My gaps have just been random albums that I seem to have missed for some reason like Reel Big Fish, Dispatch and I’ve also started getting into some classic rock so I’ve been buying ACDC, Kansas, Bad Company etc plus some others I probably shouldn’t admit to owning lol.

Thought I’d chip in, being 33 (near enough)

Have never streamed music other than YouTube, or radio over TuneIn.

Have probably 500 CDs in my collection, but just never listen to them any more I recently had to replace my car headunit and thought I’d opt for the CD version so I still had a means of playing them! But I just don’t bother (maybe one every couple of months) it’s a shame really.

As for my main music collection, it’s now purely mixes (I only listen to house/techno/dubstep really) about 800 mixes deep now! Which is a smidgen over 75Gb. That’s a lot of music I’ve obtained for free (legally)

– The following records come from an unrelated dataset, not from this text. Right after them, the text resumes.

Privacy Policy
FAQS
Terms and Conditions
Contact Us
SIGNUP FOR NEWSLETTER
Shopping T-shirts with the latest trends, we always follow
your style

Why would it be wasteful? Those CDs are a sunk cost.

It’s wasteful because he already owns a lot of that music and paying for a streaming service is like paying for something you already own, especially if you don’t venture into new releases. CDs are easily digitized and can be freely streamed to any device using something like Plex.

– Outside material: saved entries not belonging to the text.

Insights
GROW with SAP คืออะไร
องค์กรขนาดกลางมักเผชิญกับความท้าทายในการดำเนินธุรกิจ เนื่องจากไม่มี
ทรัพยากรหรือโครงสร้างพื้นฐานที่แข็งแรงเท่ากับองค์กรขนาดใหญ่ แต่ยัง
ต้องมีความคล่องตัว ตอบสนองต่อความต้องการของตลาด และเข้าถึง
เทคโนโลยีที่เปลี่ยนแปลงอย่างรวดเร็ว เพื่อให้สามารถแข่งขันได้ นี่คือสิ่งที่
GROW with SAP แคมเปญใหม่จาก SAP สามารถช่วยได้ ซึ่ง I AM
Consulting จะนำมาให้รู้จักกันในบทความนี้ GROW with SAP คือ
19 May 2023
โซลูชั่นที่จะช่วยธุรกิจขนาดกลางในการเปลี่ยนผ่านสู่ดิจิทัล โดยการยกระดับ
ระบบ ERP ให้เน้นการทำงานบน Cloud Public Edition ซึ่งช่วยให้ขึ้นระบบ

Thats correct, I don’t tend to listen to too much new music so I’d mainly be paying for stuff I already own. I might buy 3 – 4 new albums each year at most.

Or you could just use itunes

That and the quality of the CD is actually better than the lossy downloads from most internet stores and even more lossier streaming services. I hope CD’s continue to be made.

Vinyl sounds terrible.

The sound, especially the bass end, is very volume-limited.

Maybe get a good turntable, a proper amp and some good speakers?

Vinyl is restricted though in low-end response by the physical width of the groove (there is a limit that once crossed, the needle will jump from a very wide groove). What "they" did, was to print the bass on vynil at lower volume and re-amplify that lacking bass at the preamp stage (the famous RIAA curve).
However, I won’t say that vynil sounds "terrible" (indeed, DaveHat perhaps tried to listen vinyl through a wrong preamp so the RIAA curve was not compensated). Good masters, especially the ones on thick vinyl sound really good.

Yeah, you really need a quality preamp if you want to get good low-end out of a vinyl record. You also need good quality vinyl, a lot of stuff now is being pushed out without a lot of care taken to sound quality. Vinyl can sound really good though. I won’t claim it’s better than CD like some people, technically CD is superior in some ways, but subjectively vinyl can be more engaging for some music

My Yes records would disagree with you.

But don’t you see? Vinyl doesn’t have any bass; this is why no self-respecting DJ would use it.